What happened to security? seclusion?

The following is a guest post from John deVadoss, Board of Directors of the Global Blockchain Business Council in Geneva and co-founder of the InterWork Alliance in Washington, DC.

Last week, I had the opportunity to present and discuss the implications of AI for security with some members of Congress and staff in Washington, DC.

Today’s generative AI is reminiscent of the Internet of the late 80s: basic research, latent potential, and academic applications, but it’s not yet ready for public release. This time, unfettered vendor ambitions, fueled by minor league venture capital and the Twitter echo chamber, are fast-tracking the brave new world of AI.

The so-called “public” based model is tainted and unsuitable for consumer and commercial use. Privacy abstractions, if they exist at all, leak like a sieve. Security configuration is a work in progress as the attack surface and threat vectors are still being understood. The less said about fantasy guardrails, the better.

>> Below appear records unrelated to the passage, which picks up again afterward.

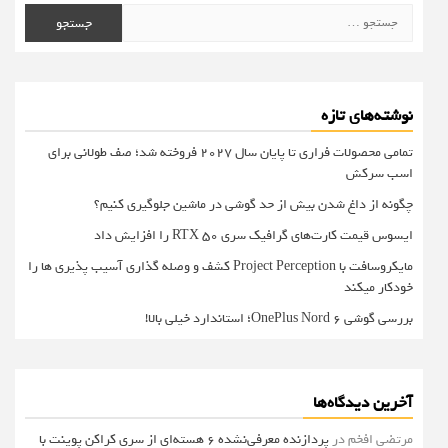
جستجو
برای:
نوشته‌های تازه
تمامی محصولات فراری تا پایان سال ۲۰۲۷ فروخته شد؛ صف طولانی برای
اسب سرکش
چگونه از داغ شدن بیش از حد گوشی در ماشین جلوگیری کنیم؟
ایسوس قیمت کارت‌های گرافیک سری RTX 50 را افزایش داد
مایکروسافت با Project Perception کشف و وصله گذاری آسیب پذیری ها را
خودکار میکند
بررسی گوشی OnePlus Nord 6؛ استاندارد خیلی بالا!
آخرین دیدگاه‌ها
مرتضی افخم
در
پردازنده معرفی‌نشده 6 هسته‌ای از سری کراکن پوینت با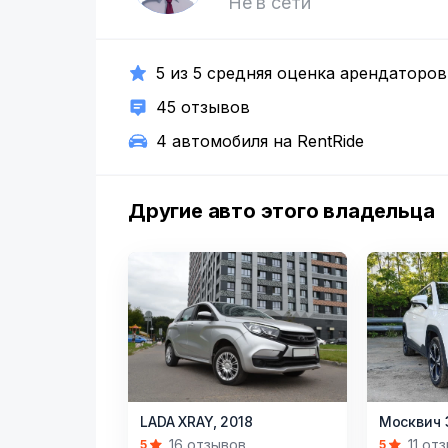
Не в сети
5 из 5 средняя оценка арендаторов
45 отзывов
4 автомобиля на RentRide
Другие авто этого владельца
Item
Item
LADA XRAY,
2018
Москвич 
1
1
16 отзывов
11 от
5
5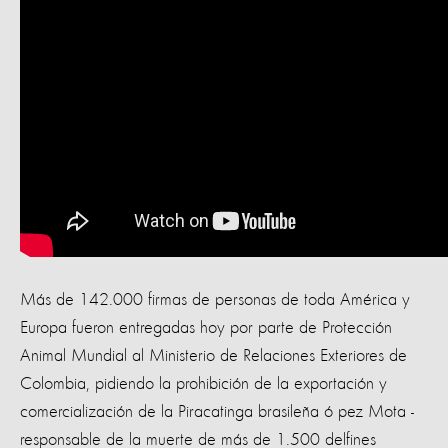
Más de 142.000 firmas de personas de toda América y
Europa fueron entregadas hoy por parte de Protección
Animal Mundial al Ministerio de Relaciones Exteriores de
Colombia, pidiendo la prohibición de la exportación y
comercialización de la Piracatinga brasileña ó pez Mota -
responsable de la muerte de más de 1.500 delfines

So how did we get here? What happened to the security team? seclusion?

A “compromised” foundation model

The so-called “open” model is not open at all. Various vendors boast openness by providing open access to model weights, documentation, or tests. Despite this, none of the major vendors provide training datasets or anything close to their manifests or lineage to make their models replicable and reproducible.

This opacity associated with training datasets means that if you plan to use one or more of these models, you have no ability as a consumer or organization to determine or verify the extent of data contamination. Regarding potentially illegal content, including IP and copyright.

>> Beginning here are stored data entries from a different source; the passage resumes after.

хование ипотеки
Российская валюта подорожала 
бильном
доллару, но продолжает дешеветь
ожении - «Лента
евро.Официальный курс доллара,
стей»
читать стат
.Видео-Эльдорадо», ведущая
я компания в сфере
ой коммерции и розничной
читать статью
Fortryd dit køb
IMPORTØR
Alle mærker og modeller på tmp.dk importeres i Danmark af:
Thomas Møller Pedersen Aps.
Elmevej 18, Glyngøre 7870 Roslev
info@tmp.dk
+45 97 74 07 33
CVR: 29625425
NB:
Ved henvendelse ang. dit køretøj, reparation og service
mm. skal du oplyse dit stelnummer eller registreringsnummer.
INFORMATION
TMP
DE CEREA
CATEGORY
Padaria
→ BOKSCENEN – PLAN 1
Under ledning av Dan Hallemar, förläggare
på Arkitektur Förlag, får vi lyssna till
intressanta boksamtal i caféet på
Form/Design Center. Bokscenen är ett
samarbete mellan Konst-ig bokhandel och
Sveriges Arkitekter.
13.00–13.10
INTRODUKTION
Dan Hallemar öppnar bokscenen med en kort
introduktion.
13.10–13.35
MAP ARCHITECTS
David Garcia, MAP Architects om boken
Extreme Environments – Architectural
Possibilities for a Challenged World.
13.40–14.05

Crucially, without the manifest of the training data set, there is no way to identify or verify malicious content that does not exist. Malicious actors, including state-sponsored actors, plant Trojan horse content across the web that models collect during training, resulting in unpredictable and potentially malicious side effects during inference.

Once the model is corrupted, there is no way to untrain it and the only option is to destroy it.

“Porous” security

Generative AI models are the ultimate secure honeypot because “all” data is collected in one container. In the AI ​​era, new types of attack vectors emerge. The industry has yet to understand the implications for protecting these models from cyber threats and how cyber threat actors can use them as tools.

Malicious prompt injection techniques can be used to pollute the index. Data poisoning can be used to corrupt weights. Embedding attacks, including inversion techniques, can be used to extract rich data from the embeddings. Membership inference can be used to determine whether certain data is included in a training set, etc., and that’s just the tip of the iceberg.

Threat actors can access confidential data through model inversion and programmatic queries. This may damage or affect the potential behavior of the model. As previously mentioned, uncontrolled data collection leads to the threat of state-sponsored cyber activities embedded through Trojans and the like.

“Leaky” privacy

AI models are useful because of the data sets they are trained on. The indiscriminate collection of large-scale data poses unprecedented privacy risks to individuals and the general public. In the AI ​​era, privacy protection has become a social issue. Regulations that primarily address personal data rights are inadequate.

In addition to static data, dynamic dialog prompts must be protected by IP handling. If you are a consumer co-creating an artifact with a model, you do not want the prompts that direct this creative activity to be used to train the model or shared with other consumers of the model.

If you are an employee using a model to deliver business results, your employer expects your messages to remain confidential. Additionally, prompts and responses require a security audit trail in case liability issues surface for either party. This is primarily due to the stochastic nature of these models and the variability of their responses over time.

What happens next?

We are dealing with a different kind of technology than anything we have seen before in the history of computing: technology that exhibits emergent, latent behavior at large scale. Yesterday’s approaches to security, privacy, and confidentiality no longer work.

Industry leaders are throwing caution to the wind, and regulators and policymakers have no alternative but to intervene.